Ein Fall für die Polizei wurde Turing Anfang 1952. Er hatte kurz zuvor in Manchester einen jungen Mann namens Arnold Murray kennengelernt und ihn zu sich nach Hause eingeladen. Murray aber entpuppte sich als Gauner, der wenig später einem Komplizen half, in Turings Haus einzubrechen. Turing meldete den Einbruch der Polizei und erwähnte dabei wahrheitsgemäß, dass er eine sexuelle Beziehung zu Murray gehabt hatte. Das erwies sich als böser Fehler: Nicht der Einbrecher, sondern Turing wurde verhaftet und am 31. März 1952 wegen „grober Unzucht“ verurteilt. Das Gericht ließ Turing nur die Wahl, entweder ins Gefängnis zu gehen oder sich einer Hormonbehandlung zu unterziehen.
Turing wählte die ein Jahr dauernde Behandlung mit Östrogenen, die ihn chemisch kastrierte und seinen Körper verweiblichte. Als Folge des Urteils wurde Turing zudem seine Sicherheitsfreigabe entzogen und er durfte nicht mehr weiter als kryptoanalytischer Berater für die britische Regierung arbeiten. Forscher vermuten heute, dass die Folgen der Hormonbehandlung und diese Rückschläge dazu beitrugen, dass Turing depressiv wurde und letztlich sein Leben beendete.
Warum der Apfel?
Warum Turing ausgerechnet einen vergifteten Apfel als Todesursache wählte, ist bis heute unklar. Der Schriftsteller David Leavitt ist der Ansicht, dass Turing damit seine Lieblingsszene aus dem Disneyfilm „Schneewittchen“ nachvollzog, bei der die böse Hexe den Apfel in Gift taucht. Andrew Hodges, Autor der Turing-Biographie, vermutet eher, dass Turing diese Todesart wählte, damit seine Mutter sie als Unfall sehen konnte. Sie glaubte fest daran, dass ihr Sohn aus Versehen im Rahmen eines seiner chemischen Experimente Gift auf den Apfel übertragen habe.

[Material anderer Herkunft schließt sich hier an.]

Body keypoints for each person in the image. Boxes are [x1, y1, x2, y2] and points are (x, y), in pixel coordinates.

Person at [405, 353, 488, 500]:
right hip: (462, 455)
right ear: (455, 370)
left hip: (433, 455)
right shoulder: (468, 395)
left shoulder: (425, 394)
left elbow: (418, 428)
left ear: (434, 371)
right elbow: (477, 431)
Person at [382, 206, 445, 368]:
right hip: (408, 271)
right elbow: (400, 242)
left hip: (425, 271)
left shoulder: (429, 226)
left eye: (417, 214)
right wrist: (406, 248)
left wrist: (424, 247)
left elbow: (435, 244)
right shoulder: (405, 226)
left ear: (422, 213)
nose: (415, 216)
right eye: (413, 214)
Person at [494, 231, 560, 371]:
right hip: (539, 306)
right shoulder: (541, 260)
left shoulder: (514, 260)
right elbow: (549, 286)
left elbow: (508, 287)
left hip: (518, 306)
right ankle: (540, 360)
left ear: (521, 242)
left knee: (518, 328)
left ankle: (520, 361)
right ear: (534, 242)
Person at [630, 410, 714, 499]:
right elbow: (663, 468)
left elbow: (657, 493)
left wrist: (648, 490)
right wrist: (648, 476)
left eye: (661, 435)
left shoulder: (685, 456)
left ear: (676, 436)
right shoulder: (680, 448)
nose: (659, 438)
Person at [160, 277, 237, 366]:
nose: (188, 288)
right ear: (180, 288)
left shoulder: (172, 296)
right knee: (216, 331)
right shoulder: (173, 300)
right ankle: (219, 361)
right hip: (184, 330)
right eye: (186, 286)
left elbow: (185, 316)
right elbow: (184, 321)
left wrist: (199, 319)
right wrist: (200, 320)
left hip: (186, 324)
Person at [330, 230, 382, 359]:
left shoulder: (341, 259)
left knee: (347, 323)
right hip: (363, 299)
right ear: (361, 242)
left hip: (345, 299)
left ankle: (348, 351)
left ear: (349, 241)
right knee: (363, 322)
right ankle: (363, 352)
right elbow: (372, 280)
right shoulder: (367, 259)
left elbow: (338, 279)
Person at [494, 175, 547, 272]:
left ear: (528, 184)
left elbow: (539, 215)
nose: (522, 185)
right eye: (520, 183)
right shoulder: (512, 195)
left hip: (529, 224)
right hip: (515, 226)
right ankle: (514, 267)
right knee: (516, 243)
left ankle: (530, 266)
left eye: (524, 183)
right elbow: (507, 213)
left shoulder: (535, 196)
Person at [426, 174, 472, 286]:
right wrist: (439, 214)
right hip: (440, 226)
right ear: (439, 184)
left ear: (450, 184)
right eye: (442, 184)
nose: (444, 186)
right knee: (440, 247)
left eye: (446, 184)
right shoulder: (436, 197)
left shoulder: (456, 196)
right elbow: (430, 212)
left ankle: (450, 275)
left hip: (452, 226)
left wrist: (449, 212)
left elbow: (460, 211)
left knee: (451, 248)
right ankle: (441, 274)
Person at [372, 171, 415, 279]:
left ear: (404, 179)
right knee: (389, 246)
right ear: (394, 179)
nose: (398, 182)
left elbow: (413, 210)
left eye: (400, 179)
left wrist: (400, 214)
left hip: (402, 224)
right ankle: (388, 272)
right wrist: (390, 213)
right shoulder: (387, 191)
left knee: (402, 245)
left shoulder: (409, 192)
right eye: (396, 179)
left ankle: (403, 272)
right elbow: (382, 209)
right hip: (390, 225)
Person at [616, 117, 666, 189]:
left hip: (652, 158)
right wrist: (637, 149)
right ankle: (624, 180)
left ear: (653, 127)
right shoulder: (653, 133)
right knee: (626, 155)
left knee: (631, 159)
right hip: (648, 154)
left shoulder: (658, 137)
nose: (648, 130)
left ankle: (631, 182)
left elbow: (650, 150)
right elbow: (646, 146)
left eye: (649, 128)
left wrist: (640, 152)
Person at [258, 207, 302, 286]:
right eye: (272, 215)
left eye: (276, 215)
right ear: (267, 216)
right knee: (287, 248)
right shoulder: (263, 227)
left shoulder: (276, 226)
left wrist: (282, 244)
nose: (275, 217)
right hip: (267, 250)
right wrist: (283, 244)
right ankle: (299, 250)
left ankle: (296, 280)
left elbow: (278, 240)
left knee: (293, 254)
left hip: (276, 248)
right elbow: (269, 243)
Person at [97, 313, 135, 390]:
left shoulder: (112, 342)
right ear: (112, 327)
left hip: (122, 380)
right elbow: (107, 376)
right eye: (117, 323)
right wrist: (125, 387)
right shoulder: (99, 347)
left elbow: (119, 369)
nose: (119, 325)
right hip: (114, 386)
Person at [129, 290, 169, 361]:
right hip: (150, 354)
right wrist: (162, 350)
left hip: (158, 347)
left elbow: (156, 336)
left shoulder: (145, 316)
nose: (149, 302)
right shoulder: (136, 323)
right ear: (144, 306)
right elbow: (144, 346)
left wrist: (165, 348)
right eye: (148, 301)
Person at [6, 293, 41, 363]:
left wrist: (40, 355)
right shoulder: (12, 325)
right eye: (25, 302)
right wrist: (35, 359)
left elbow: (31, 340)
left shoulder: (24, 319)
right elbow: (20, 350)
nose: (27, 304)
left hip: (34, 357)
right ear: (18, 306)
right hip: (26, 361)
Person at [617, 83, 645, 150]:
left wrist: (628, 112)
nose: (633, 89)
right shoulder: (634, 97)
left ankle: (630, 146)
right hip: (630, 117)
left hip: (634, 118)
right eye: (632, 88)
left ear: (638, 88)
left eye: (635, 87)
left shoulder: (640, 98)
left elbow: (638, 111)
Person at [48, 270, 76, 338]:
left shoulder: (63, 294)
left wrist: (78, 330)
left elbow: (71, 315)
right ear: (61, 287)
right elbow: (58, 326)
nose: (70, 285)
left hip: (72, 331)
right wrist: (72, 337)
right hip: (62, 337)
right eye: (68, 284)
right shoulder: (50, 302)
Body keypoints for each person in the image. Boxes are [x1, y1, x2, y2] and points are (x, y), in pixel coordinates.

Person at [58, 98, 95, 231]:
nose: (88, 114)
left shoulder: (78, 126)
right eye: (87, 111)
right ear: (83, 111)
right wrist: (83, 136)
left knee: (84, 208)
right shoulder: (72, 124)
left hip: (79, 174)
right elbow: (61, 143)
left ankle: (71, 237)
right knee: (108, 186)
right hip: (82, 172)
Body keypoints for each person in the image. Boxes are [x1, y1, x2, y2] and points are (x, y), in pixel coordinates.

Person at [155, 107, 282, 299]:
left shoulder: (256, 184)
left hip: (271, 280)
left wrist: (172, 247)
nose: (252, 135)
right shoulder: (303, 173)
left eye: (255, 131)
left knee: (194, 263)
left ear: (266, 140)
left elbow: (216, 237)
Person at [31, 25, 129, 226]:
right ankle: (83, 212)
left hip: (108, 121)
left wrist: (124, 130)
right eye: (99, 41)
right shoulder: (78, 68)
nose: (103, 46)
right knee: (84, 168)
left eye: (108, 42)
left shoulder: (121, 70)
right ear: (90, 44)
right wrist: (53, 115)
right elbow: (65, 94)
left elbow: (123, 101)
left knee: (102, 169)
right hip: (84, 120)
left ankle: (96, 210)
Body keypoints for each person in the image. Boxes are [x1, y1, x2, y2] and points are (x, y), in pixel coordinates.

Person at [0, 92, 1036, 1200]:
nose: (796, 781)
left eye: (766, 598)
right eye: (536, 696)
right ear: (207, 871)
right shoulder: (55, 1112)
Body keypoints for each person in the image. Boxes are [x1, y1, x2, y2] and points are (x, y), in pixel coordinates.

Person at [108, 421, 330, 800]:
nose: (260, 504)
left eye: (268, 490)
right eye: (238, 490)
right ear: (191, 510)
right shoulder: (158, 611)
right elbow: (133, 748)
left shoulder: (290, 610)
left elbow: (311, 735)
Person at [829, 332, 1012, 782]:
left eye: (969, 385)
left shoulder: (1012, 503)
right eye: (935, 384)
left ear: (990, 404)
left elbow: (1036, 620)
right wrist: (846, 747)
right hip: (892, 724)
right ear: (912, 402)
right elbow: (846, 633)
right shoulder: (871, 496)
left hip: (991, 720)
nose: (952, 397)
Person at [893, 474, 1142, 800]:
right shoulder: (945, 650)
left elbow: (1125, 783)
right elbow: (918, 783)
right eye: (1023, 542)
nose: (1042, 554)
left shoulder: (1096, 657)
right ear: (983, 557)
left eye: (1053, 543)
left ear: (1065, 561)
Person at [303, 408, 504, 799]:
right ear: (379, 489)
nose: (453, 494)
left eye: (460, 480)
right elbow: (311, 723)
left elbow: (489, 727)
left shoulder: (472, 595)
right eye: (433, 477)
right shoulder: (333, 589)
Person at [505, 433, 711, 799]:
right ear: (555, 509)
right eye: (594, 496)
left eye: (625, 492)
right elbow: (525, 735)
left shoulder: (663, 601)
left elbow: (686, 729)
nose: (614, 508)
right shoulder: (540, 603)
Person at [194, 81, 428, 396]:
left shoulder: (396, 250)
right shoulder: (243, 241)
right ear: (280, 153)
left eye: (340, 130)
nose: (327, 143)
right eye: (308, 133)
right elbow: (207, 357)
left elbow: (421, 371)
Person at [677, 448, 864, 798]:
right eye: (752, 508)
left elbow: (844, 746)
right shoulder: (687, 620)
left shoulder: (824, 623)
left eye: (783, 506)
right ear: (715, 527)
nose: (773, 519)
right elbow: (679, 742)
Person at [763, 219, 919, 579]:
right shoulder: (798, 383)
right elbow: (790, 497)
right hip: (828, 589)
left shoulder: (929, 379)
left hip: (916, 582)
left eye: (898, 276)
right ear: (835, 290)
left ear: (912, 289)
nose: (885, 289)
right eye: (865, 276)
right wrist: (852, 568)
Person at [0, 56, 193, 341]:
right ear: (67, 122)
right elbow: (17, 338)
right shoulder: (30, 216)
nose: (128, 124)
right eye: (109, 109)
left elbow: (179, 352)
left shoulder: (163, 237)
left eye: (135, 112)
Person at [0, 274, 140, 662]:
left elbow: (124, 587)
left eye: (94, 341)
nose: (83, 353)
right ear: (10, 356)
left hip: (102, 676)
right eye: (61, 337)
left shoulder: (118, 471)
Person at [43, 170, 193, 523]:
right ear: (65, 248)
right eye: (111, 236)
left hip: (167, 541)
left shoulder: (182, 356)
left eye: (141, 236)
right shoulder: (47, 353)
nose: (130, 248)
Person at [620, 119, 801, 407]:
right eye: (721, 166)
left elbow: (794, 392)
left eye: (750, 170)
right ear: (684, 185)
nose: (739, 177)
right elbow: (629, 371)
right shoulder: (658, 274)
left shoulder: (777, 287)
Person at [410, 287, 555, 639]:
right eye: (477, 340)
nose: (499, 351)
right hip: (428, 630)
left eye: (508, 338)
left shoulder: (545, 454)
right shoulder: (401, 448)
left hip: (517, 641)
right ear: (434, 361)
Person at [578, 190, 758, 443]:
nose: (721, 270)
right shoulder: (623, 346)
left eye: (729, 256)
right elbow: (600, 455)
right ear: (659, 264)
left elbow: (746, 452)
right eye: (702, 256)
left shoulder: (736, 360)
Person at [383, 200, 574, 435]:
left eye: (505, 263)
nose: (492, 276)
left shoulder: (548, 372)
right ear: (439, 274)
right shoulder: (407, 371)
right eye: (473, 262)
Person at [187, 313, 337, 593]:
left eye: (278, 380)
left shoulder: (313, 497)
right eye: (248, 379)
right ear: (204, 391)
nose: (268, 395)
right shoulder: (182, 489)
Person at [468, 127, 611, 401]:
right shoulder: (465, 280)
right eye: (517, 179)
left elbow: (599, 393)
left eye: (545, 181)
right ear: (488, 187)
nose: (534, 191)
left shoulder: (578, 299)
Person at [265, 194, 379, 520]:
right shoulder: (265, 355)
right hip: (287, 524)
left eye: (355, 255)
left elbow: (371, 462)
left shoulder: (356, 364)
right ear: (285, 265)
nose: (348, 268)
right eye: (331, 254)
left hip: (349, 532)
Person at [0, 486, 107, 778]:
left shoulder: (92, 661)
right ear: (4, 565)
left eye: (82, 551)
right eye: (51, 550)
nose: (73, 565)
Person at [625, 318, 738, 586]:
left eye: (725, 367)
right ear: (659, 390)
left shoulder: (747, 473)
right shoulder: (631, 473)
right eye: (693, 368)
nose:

Klar ist allerdings heute, dass der angebissene Apfel des Apple-Logos nicht als Anspielung und Hommage an Alan Turing gedacht war. Darauf angesprochen sagte Steve Jobs gegenüber dem britischen Schauspieler und Moderator Stephen Fry in einer Fernsehshow: „Es ist nicht wahr – aber wir wünschten es wäre so.“
Turing ist inzwischen zwar offiziell rehabilitiert, seine damalige Verurteilung aber ist bis heute nicht aufgehoben worden. „Es tut uns leid. Du hast so viel Besseres verdient“. Mit diesen Worten entschuldigte sich der britische Premierminister Gordon Brown im Jahr 2009 posthum bei Alan Turing – mehr als 50 Jahre nach dem Tod des Mathematikers. Brown bezog sich damit nicht nur auf die Diskriminierung und Kriminalisierung des Mathematikers zu dessen Lebzeiten, sondern wohl auch auf den Mantel des Vergessens, der Turing jahrzehntelang umhüllte.